Bloomberg reports that Taiwan Semiconductor Manufacturing Co. has suspended shipments of products it makes for China-based Biren, which designs processors aimed at artificial intelligence (AI) and high-performance computing (HPC) applications. TSMC's lawyers reportedly told the top contract chipmaker to suspend shipments while they are assessing the new limitations.
Keep in mind also that this information comes from a reputable yet unofficial source. So take it with a grain of salt.
The U.S. has imposed pretty strict curbs and sanctions of China's supercomputer and AI industries. Specifically, new chips cannot enable machines with the performance of over 100 FP64 PetaFLOPS, or over 200 FP32 PetaFLOPS within 41,600 cubic feet (1178 cubic meters). Furthermore, the machine cannot have a throughput of more than 600 GB/s.

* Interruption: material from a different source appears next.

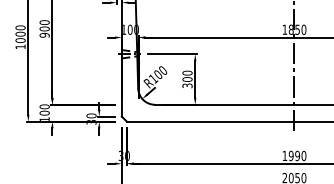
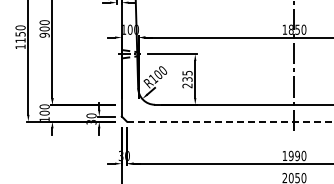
text at (20, 36): 1000 -> 1150
text at (187, 79): 300 -> 235
line at (230, 121): solid -> dashed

Row 0 - Cell 0 | Biren BR104 | Biren BR100 | Nvidia A100 | Nvidia H100 |
Form-Factor | FHFL Card | OAM Module | SXM4 | SXM5 |
Transistor Count | ? | 77 billion | 54.2 billion | 80 billion |
Node | N7 | N7 | N7 | 4N |
Power | 300W | 550W | 400W | 700W |
FP32 TFLOPS | 128 | 256 | 19.5 | 60 |
TF32+ TFLOPS | 256 | 512 | ? | ? |
TF32 TFLOPS | ? | ? | 156/312* | 500/1000* |
FP16 TFLOPS | ? | ? | 78 | 120 |
FP16 TFLOPS Tensor | ? | ? | 312/624* | 1000/2000* |
BF16 TFLOPS | 512 | 1024 | 39 | 120 |
BF16 TFLOPS Tensor | ? | ? | 312/624* | 1000/2000* |
INT8 | 1024 | 2048 | ? | ? |
INT8 TFLOPS Tensor | ? | ? | 624/1248* | 2000/4000* |
Formally, Biren Technology (a fabless company with some Nvidia engineers behind it, which was valued at around $2.7 billion just last August) does not disclose all performance numbers of its compute processors. But the numbers it does disclose puts it on the map against Nvidia, Intel, and AMD. Just a reminder, Biren's GPUs cannot render graphics, so they aren't aiming to compete against the best graphics cards aimed at gaming.
Based on performance numbers published by Biren, its compute GPUs can barely compete with Nvidia's in HPC applications that require 64-bit precision for floating-point operations per second (FLOPS). What is more important is that Biren's software for AI and HPC is reportedly years and generations behind that of Nvidia. So whether or not Biren is a competitor to Nvidia as of today, restrictions or not, is still unclear.